Ryssdal: Securitization, that is the buying and selling of these packages of mortgages. There are those who will say it contributed a lot to the economic growth in this country. Do you buy that?
Schwartz: Well, I suppose the people who made money on it will say, Sure. But you have to be able to divine what you're letting yourself in for,... nobody took action to say, "Wait a minute. What are we doing when we are permitting these mortgage companies to issue these securities backed by a pool of mortgages of varying quality, and you don't know how to price the security?" Nobody raised that question.
Ryssdal: When an economic historian comes along in 25 or 30 years and tries to do for this episode what you and Professor Friedman did for the Great Depression, what's their verdict going to be...?
Schwartz: ...I don't know whether the verdict will be charitable. It's always possible to find reasons why other alternatives were not really available. But I think on the whole the performance has been disappointing. Because now two years and more after Bernanke came into office we don't see visible signs of change for the better.

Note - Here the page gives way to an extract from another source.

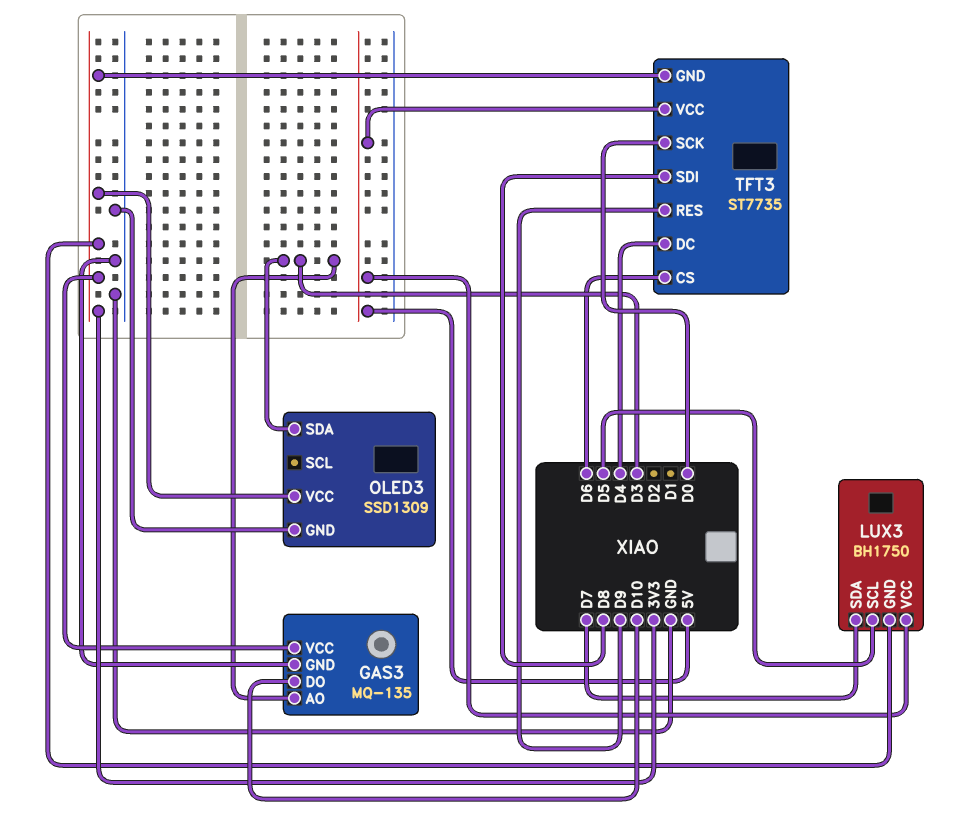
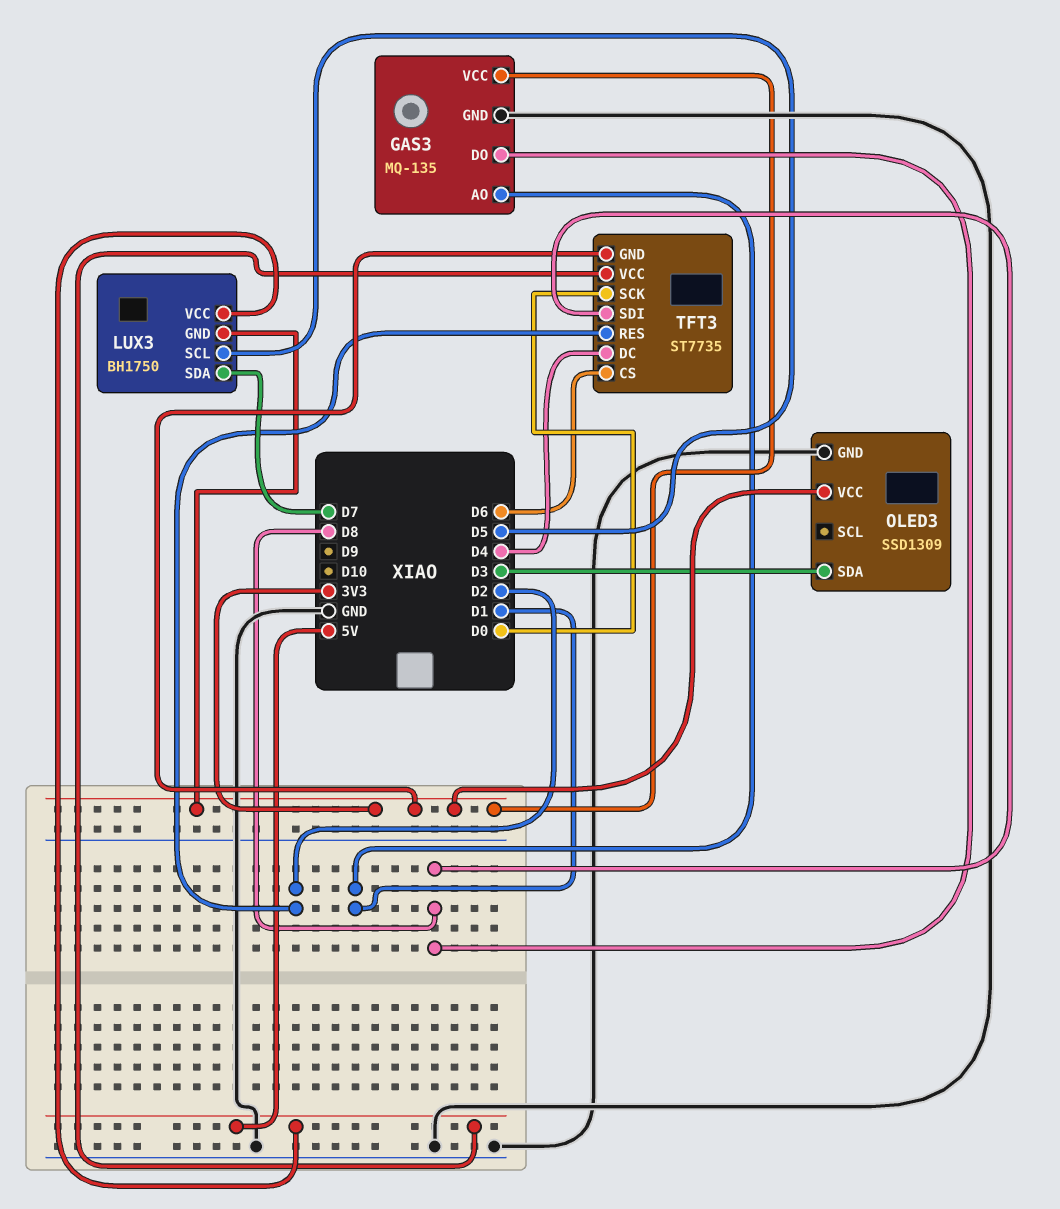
GAS3 pin AO: D3 -> D1
GAS3 pin DO: D10 -> D8
TFT3 pin RES: D9 -> D2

For me, the failure to develop and quickly implement a plan for removing toxic assets from bank balance sheets has been the biggest policy failure. It's looking now like we may eventually get through this downturn without having ever put an effective toxic asset removal plan in place (though the administration claims they are still trying), and some contend that means we never needed a plan in the first place. But I disagree. We will never know the answer to this counterfactual, but I believe that if we has responded with a program quickly - a year an a half ago say and maybe even before that - I don't think the downturn would have been as severe. Yes, it's a hard problem to value these assets, but that's what made it essential to get it resolved - having assets on bank books that nobody wants anything to do with because their value is unknown is partly what has kept asset markets frozen (and banks that are allowed to overvalue these assets to appear solvent are in no hurry to get this resolved). Getting a toxic asset program in place quickly - even if it meant assuming some risk of losses by the government - would have made a difference.